Emmanuel Macron deverá chegar a bordo do porta-aviões Charles de Gaulle esta tarde.
Emmanuel Macron deverá chegar a bordo do porta-aviões Charles de Gaulle esta tarde.

O Presidente da República, Emmanuel MacronEle tem viagem marcada para esta segunda-feira à tarde a bordo do porta-aviões Charles de Gaulle, atualmente em operação no Mediterrâneo Oriental. Esta viagem tem como objetivo demonstrar a presença militar francesa na região.

Como comandante-em-chefe, Emmanuel Macron tem agendado um encontro com os marinheiros e pilotos que servem no grupo aéreo naval francês. Esta visita também lhe permitirá realizar um briefing operacional com os líderes militares sobre o destacamento francês na região e a evolução da situação de segurança.

Um destacamento militar no contexto de uma crise regional.

A presença do porta-aviões Charles de Gaulle no Mediterrâneo Oriental visa reforçar o destacamento militar francês decidido em resposta à rápida deterioração da situação no Oriente Médio. Paris busca, assim, proteger seus cidadãos, seus interesses estratégicos e contribuir para a estabilidade da região.

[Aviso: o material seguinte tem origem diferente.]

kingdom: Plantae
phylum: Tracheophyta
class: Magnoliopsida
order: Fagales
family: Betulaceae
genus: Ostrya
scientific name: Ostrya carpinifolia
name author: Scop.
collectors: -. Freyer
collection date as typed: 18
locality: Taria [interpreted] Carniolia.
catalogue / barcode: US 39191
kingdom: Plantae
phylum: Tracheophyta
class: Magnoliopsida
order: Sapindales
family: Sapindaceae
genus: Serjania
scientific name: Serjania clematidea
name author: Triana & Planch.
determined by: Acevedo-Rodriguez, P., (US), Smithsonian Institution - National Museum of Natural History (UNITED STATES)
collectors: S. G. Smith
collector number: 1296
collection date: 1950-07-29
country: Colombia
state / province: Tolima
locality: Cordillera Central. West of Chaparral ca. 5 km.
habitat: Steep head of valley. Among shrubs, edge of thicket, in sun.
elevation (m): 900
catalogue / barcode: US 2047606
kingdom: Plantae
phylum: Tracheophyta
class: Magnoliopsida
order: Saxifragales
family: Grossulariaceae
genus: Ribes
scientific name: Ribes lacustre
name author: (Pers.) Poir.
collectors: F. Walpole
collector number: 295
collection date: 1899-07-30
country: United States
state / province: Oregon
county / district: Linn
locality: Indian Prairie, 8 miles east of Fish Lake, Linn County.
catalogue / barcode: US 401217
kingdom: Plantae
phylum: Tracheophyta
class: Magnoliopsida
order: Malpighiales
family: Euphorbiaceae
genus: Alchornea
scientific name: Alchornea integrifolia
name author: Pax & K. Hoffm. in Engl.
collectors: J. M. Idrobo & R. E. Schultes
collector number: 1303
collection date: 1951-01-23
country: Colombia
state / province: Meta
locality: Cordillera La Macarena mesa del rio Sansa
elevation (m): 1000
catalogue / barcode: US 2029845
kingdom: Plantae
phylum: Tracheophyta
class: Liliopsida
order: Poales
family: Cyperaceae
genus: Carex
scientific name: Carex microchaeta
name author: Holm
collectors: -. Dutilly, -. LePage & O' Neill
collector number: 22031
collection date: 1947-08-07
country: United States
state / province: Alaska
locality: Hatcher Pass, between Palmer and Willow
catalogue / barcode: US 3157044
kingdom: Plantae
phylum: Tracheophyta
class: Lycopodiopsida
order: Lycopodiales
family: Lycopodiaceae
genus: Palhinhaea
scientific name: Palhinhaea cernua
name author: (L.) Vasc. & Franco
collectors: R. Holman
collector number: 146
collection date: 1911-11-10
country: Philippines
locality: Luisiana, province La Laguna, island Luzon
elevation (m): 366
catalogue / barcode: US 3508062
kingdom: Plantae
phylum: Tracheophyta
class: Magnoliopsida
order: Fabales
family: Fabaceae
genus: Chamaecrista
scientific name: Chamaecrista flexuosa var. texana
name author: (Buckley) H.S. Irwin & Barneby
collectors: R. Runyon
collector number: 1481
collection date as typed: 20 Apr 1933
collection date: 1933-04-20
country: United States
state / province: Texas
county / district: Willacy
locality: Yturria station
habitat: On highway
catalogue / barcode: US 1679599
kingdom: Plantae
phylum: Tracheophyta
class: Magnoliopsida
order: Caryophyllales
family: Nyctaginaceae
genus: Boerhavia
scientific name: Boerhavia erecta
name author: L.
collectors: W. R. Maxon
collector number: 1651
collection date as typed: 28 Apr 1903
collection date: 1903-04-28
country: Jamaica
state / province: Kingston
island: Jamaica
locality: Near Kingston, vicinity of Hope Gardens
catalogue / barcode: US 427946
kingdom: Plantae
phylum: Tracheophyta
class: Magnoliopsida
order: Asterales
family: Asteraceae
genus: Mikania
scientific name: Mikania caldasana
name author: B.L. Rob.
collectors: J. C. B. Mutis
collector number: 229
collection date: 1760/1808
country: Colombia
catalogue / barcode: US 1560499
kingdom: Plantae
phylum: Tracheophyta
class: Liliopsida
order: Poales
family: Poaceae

O grupo aéreo naval francês constitui uma das principais ferramentas de projeção de poder da França. Ao redor do porta-aviões operam diversos navios de escolta, bem como equipamentos de vigilância e defesa aérea, capazes de intervir em um amplo teatro de operações.

O Charles de Gaulle, centro do destacamento naval francês

Comissionado em 2001, o Charles de Gaulle é o único porta-aviões de propulsão nuclear da Marinha Francesa. Ele permite que a França desdobre rapidamente capacidades aéreas e navais significativas longe de seu território.

O navio transporta, entre outras coisas, caças Rafale Marine, aeronaves de vigilância aérea e vários helicópteros. Graças ao seu grupo aéreo embarcado e aos navios que o acompanham, pode realizar missões de vigilância, dissuasão, ataque aéreo ou proteção de zonas marítimas sensíveis.

Uma visita presidencial com forte significado simbólico.

A visita do Presidente ao porta-aviões também tem peso político e simbólico. Visa apoiar as forças armadas francesas destacadas na região e demonstrar a capacidade da França de projetar rapidamente recursos militares num contexto internacional instável.